The Tavistock Trauma Service offers a psychoanalytic approach to trauma alongside trauma focused Cognitive Behavioural Therapy. The service offers a variety of therapeutic packages for single episode trauma, complex and developmental trauma.
In this presentation, Sarah Majid gives a theoretical overview of the concept of Complex Trauma, including the diagnostic considerations. She draws on her clinical work with traumatized refugees and asylum seekers to explore a range of clinical presentations demonstrating the profound impact of trauma on mental functioning. She considers assessment issues regarding appropriate management, risk and suitability for psychotherapy treatment. She will also introduce a case of single episode trauma, a traumatic bereavement, with a patient seen at the Tavistock Clinic for a 6 session extended therapeutic consultation.
Dr Sarah Majid is a Consultant Psychiatrist in Psychotherapy working at the Tavistock Clinic and in private practice. She has specialist experience of working with Refugees and Asylum Seekers through her work with the Tavistock Trauma Service and the Tavistock Immigration Legal Service. She also has worked in individual and group therapy with those who have experienced trauma in individual and group therapy, and has been actively involved in teaching and training in this field.
Saturday, 16th February 2.00 - 4.30 pm
The Unbearable Nature of Meaning: neuroscience, dissociation, shame and the sense of self
Speaker: Dr Jean Knox
In this lecture, Jean Knox explores the enduring impact of early relational trauma on a person’s psychological and emotional development.

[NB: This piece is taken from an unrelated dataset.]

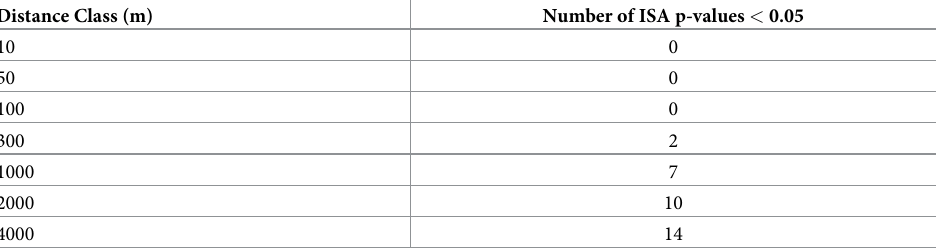
The MRPP A-statistic, a measure of the strength of community differences in multivariate species-space, showed two general clusters of plots—those between 10–100m and those � 1000 m (Table 4). The 300 m plots showed weak differences between each of these groups. Plots at the 1000, 2000 or 4000 m distances showed only weak lichen community differences among themselves (A = 0.02) but strong to moderate differences with plots in the 10–100 m distance group (0.05 � A � 0.20). A-statistics were the highest in comparing the 2000 m or 4000 m plots with those close to the road.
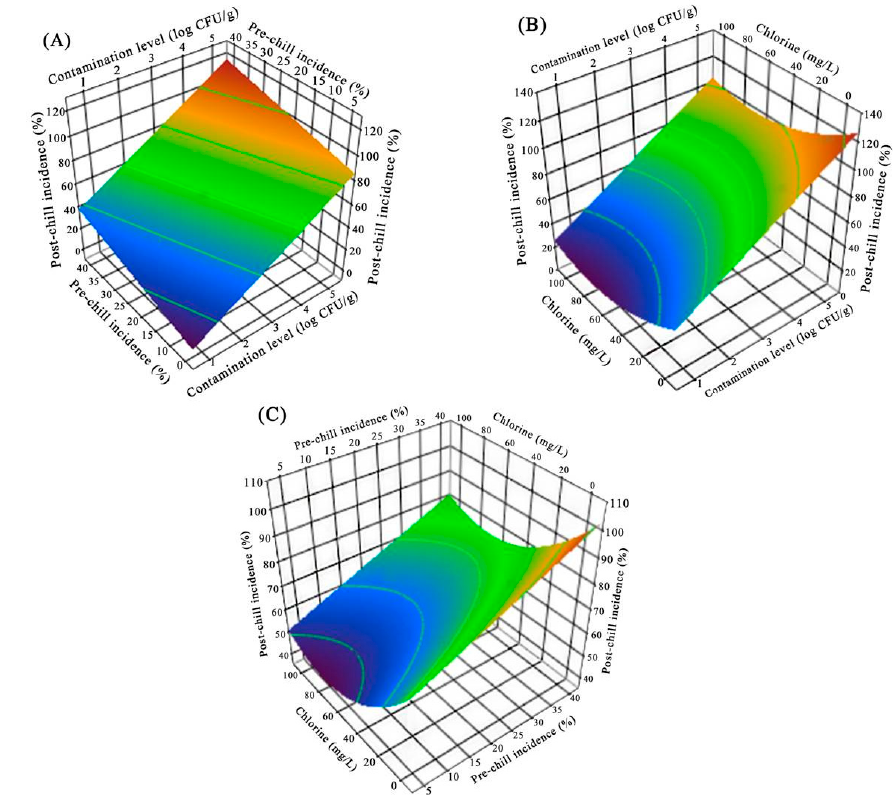
Figure 4. Response surface plots describing the effect of initial contamination level and pre-chill incidence ( A ); initial contamination level and chlorine concentration ( B ); and pre-chill incidence and chlorine concentration ( C ) on post-chill incidence of Salmonella in chilling process.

She highlights neuroscientific research that helps to explain how early relational trauma has a devastating impact not only on the infant in the short-term but also has continuing life-long effects on a person’s cognitive, emotional, relational and social functioning.
Patients presenting with dissociative states of varying degrees of severity are increasingly recognized as bearing a history of trauma, having experienced differing levels of emotional/physical neglect or abuse from those people they most loved and depended on. This does not just apply to unusual instances of extreme trauma or abuse: research suggests that a ‘hidden trauma’ may arise from an ordinary level of unavailability in a responsive attachment figure who is unable to comfort and regulate the stressful events that are a daily part of an infant’s experience.

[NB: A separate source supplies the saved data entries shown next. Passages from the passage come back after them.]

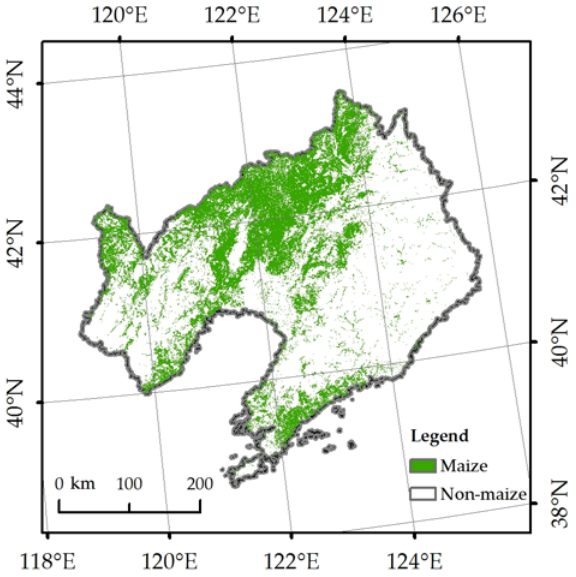
Figure 8. The spatial distribution of maize identified with the decision tree classifier from multi-metric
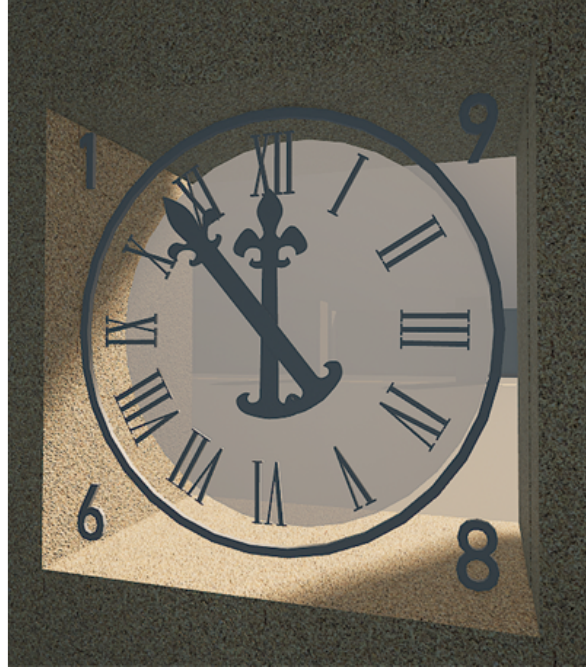
Figure 7 . Built-in clock on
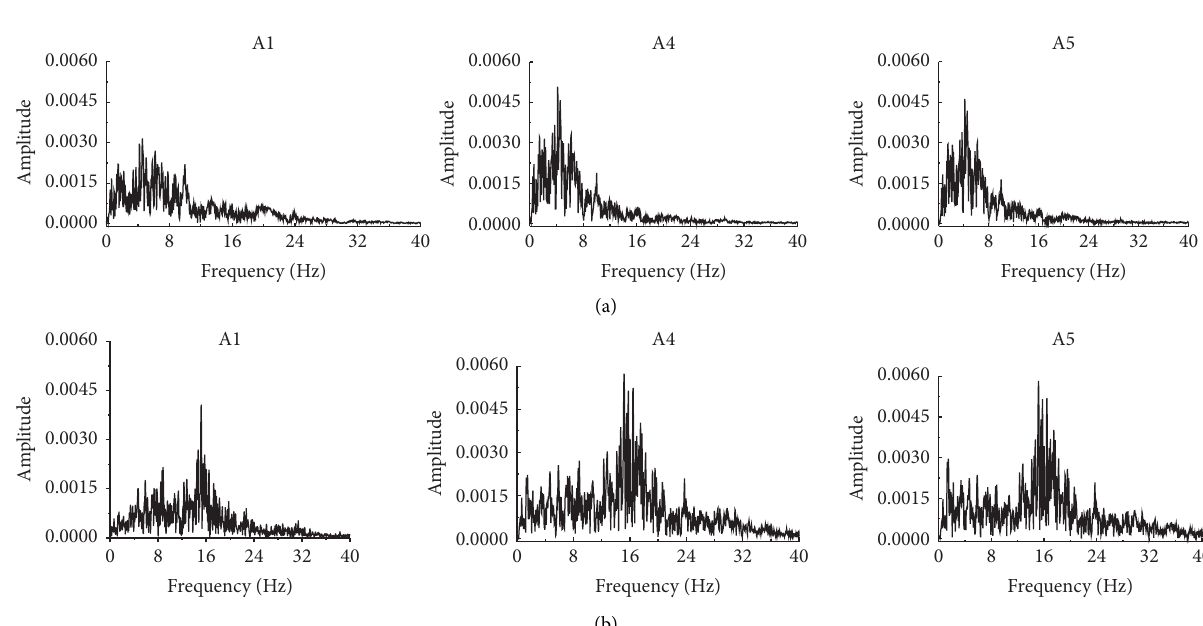
Figure 16: Acceleration Fourier spectrum of test 2 and test 5 soil layers under El-2 input. (a) Test 2. (b) Test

Drawing on clinical research and casework, Dr Knox presents the neuroscientific processes that underpin dissociative states, emphasizing the need to provide targeted treatments to reduce dissociative symptoms before attempting to explore traumatic memories. She discusses and illustrates the modifications to psychoanalytic technique needed when working with severely dissociative patients.

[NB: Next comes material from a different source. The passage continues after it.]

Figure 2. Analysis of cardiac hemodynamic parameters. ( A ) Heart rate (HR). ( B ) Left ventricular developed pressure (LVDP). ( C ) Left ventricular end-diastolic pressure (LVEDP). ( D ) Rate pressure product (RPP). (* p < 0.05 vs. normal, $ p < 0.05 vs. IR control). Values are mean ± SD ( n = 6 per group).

Dr Jean Knox is a psychiatrist and Jungian analyst. She is a Training Analyst of the Society of Analytical Psychology, a Senior Member and Training Therapist of the British Association of Psychotherapists, Consultant Editor of The Journal of Analytical Psychology and senior lecturer at the University of Exeter. She has written and taught extensively on the relevance of attachment theory and developmental neuroscience to psychotherapy theory and practice. She is the author of Archetype, Attachment, Analysis: Jungian Psychology and the Emergent Mind (Routledge, 2003) and Self-Agency in Psychotherapy: Attachment, Autonomy and Intimacy (W.W. Norton, 2010). Dr Knox is currently involved in a qualitative research project to explore how agency is expressed by both therapist and patient in transcripts of psychotherapy sessions.